Дорош обнял ее, усадил к себе на колени и коснулся губами ее щеки. Злата же в ответ обвила руками его шею и, вдохнув такой знакомый до боли аромат его парфюма, прижалась губами к его виску.
— Я не собираюсь замуж за Лешку, просто учительская деятельность, как оказалось, не моя стезя. Я не хочу больше работать учительницей в этой школе. Деньги у меня пока есть, а весной я найду себе что-нибудь другое, — тихо сказала она, не собираясь открывать ему истинных мотивов своего поступка, а их было много.
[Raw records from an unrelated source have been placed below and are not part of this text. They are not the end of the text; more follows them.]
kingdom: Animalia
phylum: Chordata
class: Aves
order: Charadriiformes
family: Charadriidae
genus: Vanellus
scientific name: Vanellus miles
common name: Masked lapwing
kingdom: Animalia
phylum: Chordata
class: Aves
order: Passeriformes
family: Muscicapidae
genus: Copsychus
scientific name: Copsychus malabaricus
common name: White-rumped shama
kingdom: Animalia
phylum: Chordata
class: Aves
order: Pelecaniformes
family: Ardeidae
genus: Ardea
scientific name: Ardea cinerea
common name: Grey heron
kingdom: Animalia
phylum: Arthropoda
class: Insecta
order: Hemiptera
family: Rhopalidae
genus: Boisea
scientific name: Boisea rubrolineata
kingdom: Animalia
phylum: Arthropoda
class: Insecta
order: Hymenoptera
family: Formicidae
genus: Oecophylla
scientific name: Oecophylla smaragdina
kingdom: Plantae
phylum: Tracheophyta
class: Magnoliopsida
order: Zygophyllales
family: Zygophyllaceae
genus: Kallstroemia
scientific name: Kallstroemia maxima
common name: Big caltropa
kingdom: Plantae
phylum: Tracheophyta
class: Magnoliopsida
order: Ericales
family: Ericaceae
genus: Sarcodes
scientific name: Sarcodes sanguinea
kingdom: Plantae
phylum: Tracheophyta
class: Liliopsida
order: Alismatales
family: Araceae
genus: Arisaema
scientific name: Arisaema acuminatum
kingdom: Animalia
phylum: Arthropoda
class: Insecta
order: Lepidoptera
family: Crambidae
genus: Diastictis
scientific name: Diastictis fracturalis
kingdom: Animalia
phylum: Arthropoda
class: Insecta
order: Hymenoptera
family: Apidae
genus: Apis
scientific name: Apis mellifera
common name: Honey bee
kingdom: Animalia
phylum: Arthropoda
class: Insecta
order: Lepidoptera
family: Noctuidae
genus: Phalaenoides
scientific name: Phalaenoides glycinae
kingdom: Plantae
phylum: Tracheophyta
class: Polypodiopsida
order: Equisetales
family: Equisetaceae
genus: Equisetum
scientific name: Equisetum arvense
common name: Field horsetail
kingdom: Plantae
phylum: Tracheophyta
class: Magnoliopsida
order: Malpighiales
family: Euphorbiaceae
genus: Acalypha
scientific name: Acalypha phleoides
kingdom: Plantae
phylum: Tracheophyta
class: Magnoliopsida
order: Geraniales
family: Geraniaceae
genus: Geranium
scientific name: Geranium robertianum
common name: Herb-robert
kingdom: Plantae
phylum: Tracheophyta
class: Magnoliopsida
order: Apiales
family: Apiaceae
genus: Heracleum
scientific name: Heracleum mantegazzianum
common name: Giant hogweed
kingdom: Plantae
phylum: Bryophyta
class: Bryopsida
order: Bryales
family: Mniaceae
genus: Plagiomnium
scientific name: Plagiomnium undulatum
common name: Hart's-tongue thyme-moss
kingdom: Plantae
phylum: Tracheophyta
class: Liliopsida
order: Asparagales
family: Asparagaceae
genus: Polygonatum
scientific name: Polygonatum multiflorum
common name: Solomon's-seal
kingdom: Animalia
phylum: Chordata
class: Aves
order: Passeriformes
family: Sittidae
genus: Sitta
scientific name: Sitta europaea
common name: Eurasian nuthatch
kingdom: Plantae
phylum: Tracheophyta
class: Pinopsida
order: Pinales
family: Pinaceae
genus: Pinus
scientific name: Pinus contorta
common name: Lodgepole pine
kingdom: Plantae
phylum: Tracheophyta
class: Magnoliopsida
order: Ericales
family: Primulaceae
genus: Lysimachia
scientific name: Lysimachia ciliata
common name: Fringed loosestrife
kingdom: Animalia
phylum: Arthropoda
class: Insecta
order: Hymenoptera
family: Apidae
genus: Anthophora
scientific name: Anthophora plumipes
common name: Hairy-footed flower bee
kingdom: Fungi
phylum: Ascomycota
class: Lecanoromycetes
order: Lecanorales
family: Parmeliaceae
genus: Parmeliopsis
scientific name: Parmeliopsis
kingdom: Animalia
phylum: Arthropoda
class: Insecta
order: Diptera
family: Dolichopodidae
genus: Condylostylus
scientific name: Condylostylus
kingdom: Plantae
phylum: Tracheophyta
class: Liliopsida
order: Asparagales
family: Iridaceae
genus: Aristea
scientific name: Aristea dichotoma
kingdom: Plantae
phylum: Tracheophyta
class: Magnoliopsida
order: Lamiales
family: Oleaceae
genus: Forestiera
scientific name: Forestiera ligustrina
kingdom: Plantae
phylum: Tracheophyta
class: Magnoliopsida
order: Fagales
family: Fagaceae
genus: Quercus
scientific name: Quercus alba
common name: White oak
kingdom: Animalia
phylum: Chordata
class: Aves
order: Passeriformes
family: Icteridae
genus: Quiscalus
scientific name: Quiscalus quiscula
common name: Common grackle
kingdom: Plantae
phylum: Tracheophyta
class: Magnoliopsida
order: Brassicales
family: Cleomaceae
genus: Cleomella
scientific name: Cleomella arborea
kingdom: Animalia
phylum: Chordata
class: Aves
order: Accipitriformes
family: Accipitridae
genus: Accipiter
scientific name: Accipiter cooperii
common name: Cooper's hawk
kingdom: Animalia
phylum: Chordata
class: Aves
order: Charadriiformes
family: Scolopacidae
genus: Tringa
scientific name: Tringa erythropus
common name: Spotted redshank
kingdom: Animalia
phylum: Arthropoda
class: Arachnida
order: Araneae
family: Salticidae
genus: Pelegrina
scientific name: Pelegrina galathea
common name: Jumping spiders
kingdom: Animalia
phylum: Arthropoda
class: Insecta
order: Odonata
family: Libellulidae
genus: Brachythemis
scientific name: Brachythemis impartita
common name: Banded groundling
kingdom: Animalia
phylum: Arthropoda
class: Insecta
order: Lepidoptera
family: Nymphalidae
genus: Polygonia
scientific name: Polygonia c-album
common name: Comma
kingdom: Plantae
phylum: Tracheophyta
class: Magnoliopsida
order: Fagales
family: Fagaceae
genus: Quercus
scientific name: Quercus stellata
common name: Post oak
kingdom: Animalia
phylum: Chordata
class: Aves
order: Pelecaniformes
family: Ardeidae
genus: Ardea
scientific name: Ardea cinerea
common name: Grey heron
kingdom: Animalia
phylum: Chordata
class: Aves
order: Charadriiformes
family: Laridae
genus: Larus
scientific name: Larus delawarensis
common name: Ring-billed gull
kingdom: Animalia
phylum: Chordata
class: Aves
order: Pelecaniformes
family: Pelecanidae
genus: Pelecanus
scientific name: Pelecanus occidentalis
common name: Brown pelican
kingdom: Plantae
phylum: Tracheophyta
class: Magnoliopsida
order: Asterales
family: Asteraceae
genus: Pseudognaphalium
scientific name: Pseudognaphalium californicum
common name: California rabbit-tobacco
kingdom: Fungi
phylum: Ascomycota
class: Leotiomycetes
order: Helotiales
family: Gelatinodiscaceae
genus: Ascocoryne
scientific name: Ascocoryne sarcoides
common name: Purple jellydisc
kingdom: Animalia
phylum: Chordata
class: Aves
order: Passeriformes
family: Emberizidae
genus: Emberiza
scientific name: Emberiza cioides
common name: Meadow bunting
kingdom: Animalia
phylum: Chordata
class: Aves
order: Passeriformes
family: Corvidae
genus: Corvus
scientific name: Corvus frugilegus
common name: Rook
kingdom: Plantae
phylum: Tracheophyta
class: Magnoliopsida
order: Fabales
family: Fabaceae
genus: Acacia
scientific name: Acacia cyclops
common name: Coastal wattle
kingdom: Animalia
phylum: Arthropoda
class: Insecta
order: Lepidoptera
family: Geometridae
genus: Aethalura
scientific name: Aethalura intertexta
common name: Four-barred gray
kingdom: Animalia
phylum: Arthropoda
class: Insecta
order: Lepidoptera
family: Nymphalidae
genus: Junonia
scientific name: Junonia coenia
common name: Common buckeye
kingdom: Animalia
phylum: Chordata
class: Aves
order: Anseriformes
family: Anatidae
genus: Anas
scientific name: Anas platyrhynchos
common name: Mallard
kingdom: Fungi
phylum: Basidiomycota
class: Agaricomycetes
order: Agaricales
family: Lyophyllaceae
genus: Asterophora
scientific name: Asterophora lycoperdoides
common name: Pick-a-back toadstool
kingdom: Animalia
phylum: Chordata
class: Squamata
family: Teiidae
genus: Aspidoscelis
Дорош ничего не ответил, просто поднял голову и коснулся своими сухими горячими губами ее губ, мягких, чувственных, пахнувших лесными ягодами. Где-то на самом донышке его души шевельнулась совесть, которая редко давала о себе знать. Ведь он с самого начала знал, почему она ушла. Ведь он знал Злату Юрьевну Полянскую.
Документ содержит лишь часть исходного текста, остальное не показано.